[Records from a dataset]

========================================================================

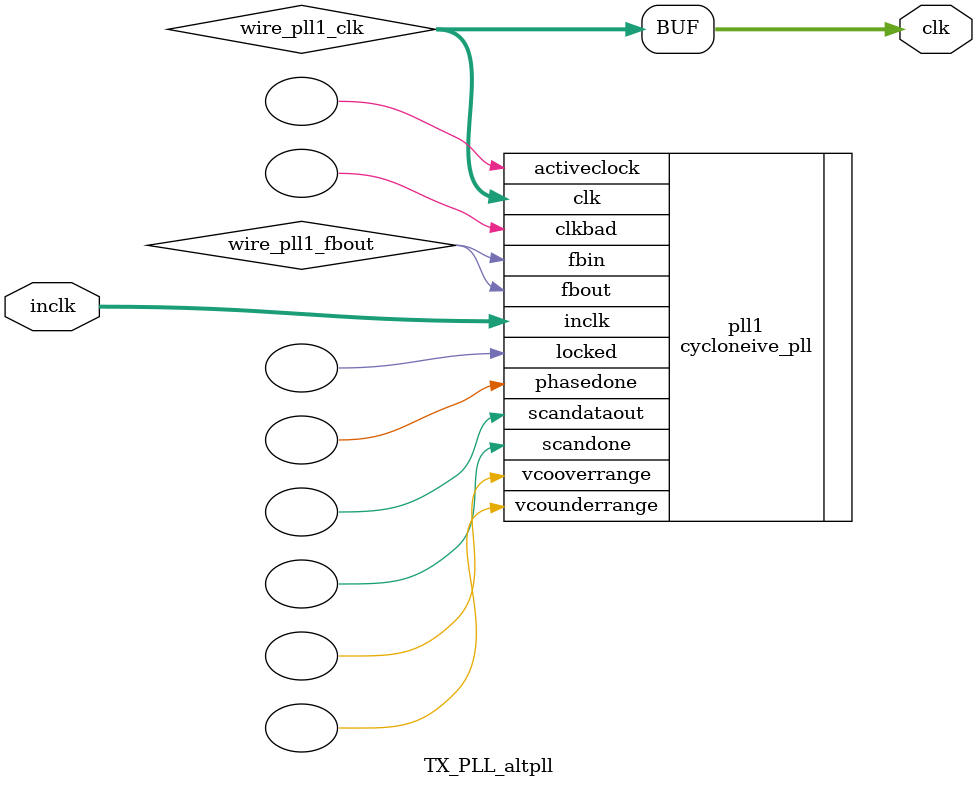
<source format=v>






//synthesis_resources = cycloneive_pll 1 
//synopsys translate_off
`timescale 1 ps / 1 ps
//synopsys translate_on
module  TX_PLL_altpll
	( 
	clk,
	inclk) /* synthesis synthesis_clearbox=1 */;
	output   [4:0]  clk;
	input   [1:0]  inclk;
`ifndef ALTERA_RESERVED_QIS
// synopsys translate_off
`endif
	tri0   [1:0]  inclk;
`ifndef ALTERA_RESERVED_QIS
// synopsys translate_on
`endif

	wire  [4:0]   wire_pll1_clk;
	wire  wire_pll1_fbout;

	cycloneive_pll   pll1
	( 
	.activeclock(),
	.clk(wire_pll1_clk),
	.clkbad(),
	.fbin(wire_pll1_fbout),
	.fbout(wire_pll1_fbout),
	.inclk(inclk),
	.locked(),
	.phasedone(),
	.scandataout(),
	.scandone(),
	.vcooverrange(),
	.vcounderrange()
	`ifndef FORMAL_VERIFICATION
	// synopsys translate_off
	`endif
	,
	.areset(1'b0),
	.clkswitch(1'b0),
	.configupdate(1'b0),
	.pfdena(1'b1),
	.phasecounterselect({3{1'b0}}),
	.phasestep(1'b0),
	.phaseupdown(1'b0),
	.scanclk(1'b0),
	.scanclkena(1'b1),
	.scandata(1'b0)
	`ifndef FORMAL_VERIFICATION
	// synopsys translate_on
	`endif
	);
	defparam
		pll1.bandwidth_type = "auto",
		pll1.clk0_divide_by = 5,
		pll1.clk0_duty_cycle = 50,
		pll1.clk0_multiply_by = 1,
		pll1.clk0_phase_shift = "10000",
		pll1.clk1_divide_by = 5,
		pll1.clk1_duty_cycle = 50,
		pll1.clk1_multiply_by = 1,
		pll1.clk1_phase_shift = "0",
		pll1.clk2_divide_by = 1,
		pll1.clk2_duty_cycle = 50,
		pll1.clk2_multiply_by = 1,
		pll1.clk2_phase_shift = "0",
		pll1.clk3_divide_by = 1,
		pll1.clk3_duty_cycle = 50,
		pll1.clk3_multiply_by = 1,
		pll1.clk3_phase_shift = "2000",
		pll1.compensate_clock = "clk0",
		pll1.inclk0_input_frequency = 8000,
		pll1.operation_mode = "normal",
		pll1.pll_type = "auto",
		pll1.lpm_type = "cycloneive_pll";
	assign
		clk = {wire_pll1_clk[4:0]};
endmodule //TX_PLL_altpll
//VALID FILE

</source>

========================================================================

[REQUIRED ACTION]: Retype all the entries exactly; drop the pictures.

[REPLY]:
<source format=v>






//synthesis_resources = cycloneive_pll 1 
//synopsys translate_off
`timescale 1 ps / 1 ps
//synopsys translate_on
module  TX_PLL_altpll
	( 
	clk,
	inclk) /* synthesis synthesis_clearbox=1 */;
	output   [4:0]  clk;
	input   [1:0]  inclk;
`ifndef ALTERA_RESERVED_QIS
// synopsys translate_off
`endif
	tri0   [1:0]  inclk;
`ifndef ALTERA_RESERVED_QIS
// synopsys translate_on
`endif

	wire  [4:0]   wire_pll1_clk;
	wire  wire_pll1_fbout;

	cycloneive_pll   pll1
	( 
	.activeclock(),
	.clk(wire_pll1_clk),
	.clkbad(),
	.fbin(wire_pll1_fbout),
	.fbout(wire_pll1_fbout),
	.inclk(inclk),
	.locked(),
	.phasedone(),
	.scandataout(),
	.scandone(),
	.vcooverrange(),
	.vcounderrange()
	`ifndef FORMAL_VERIFICATION
	// synopsys translate_off
	`endif
	,
	.areset(1'b0),
	.clkswitch(1'b0),
	.configupdate(1'b0),
	.pfdena(1'b1),
	.phasecounterselect({3{1'b0}}),
	.phasestep(1'b0),
	.phaseupdown(1'b0),
	.scanclk(1'b0),
	.scanclkena(1'b1),
	.scandata(1'b0)
	`ifndef FORMAL_VERIFICATION
	// synopsys translate_on
	`endif
	);
	defparam
		pll1.bandwidth_type = "auto",
		pll1.clk0_divide_by = 5,
		pll1.clk0_duty_cycle = 50,
		pll1.clk0_multiply_by = 1,
		pll1.clk0_phase_shift = "10000",
		pll1.clk1_divide_by = 5,
		pll1.clk1_duty_cycle = 50,
		pll1.clk1_multiply_by = 1,
		pll1.clk1_phase_shift = "0",
		pll1.clk2_divide_by = 1,
		pll1.clk2_duty_cycle = 50,
		pll1.clk2_multiply_by = 1,
		pll1.clk2_phase_shift = "0",
		pll1.clk3_divide_by = 1,
		pll1.clk3_duty_cycle = 50,
		pll1.clk3_multiply_by = 1,
		pll1.clk3_phase_shift = "2000",
		pll1.compensate_clock = "clk0",
		pll1.inclk0_input_frequency = 8000,
		pll1.operation_mode = "normal",
		pll1.pll_type = "auto",
		pll1.lpm_type = "cycloneive_pll";
	assign
		clk = {wire_pll1_clk[4:0]};
endmodule //TX_PLL_altpll
//VALID FILE

</source>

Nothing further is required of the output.